* **Written task**: In the records below, begin at the line that has "Review the product" and stop after the line that has "the parcel promptly"; quote those lines verbatim and nothing more.

* **Dataset records**:
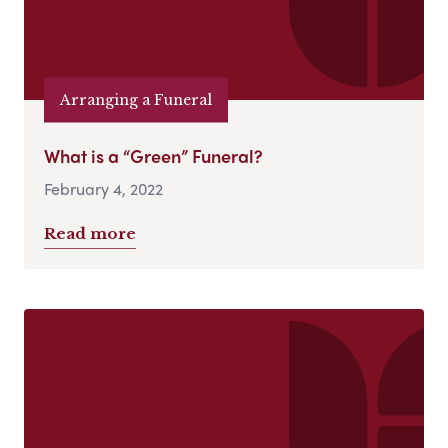
Arranging a Funeral
What is a “Green” Funeral?
February 4, 2022
Read more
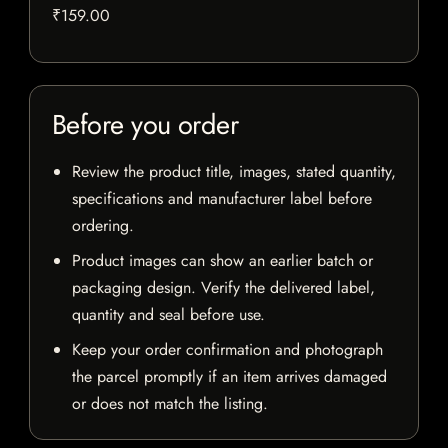
₹159.00
Before you order
Review the product title, images, stated quantity,
specifications and manufacturer label before
ordering.
Product images can show an earlier batch or
packaging design. Verify the delivered label,
quantity and seal before use.
Keep your order confirmation and photograph
the parcel promptly if an item arrives damaged
or does not match the listing.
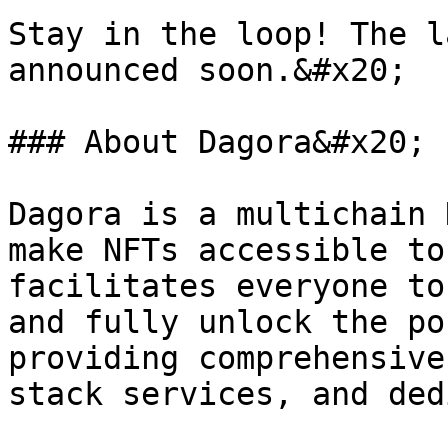
Stay in the loop! The l
announced soon.&#x20;

### About Dagora&#x20;

Dagora is a multichain 
make NFTs accessible to
facilitates everyone to
and fully unlock the po
providing comprehensive
stack services, and ded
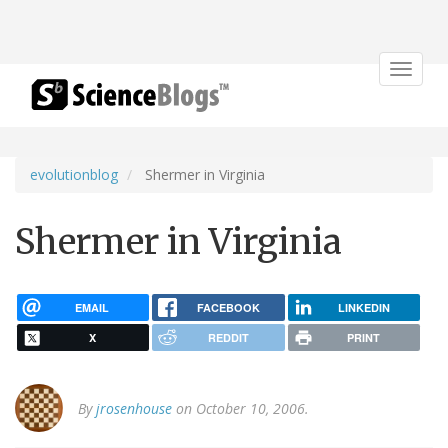
Toggle
navigat
evolutionblog
Shermer in Virginia
Shermer in Virginia
EMAIL
FACEBOOK
LINKEDIN
X
REDDIT
PRINT
By
jrosenhouse
on October 10, 2006.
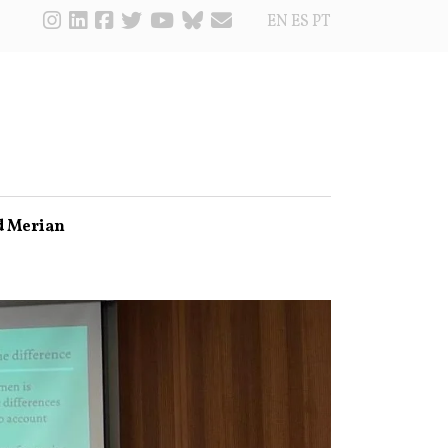
EN
ES
PT
d Merian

* **Output for this task**:
Review the product title, images, stated quantity,
specifications and manufacturer label before
ordering.
Product images can show an earlier batch or
packaging design. Verify the delivered label,
quantity and seal before use.
Keep your order confirmation and photograph
the parcel promptly if an item arrives damaged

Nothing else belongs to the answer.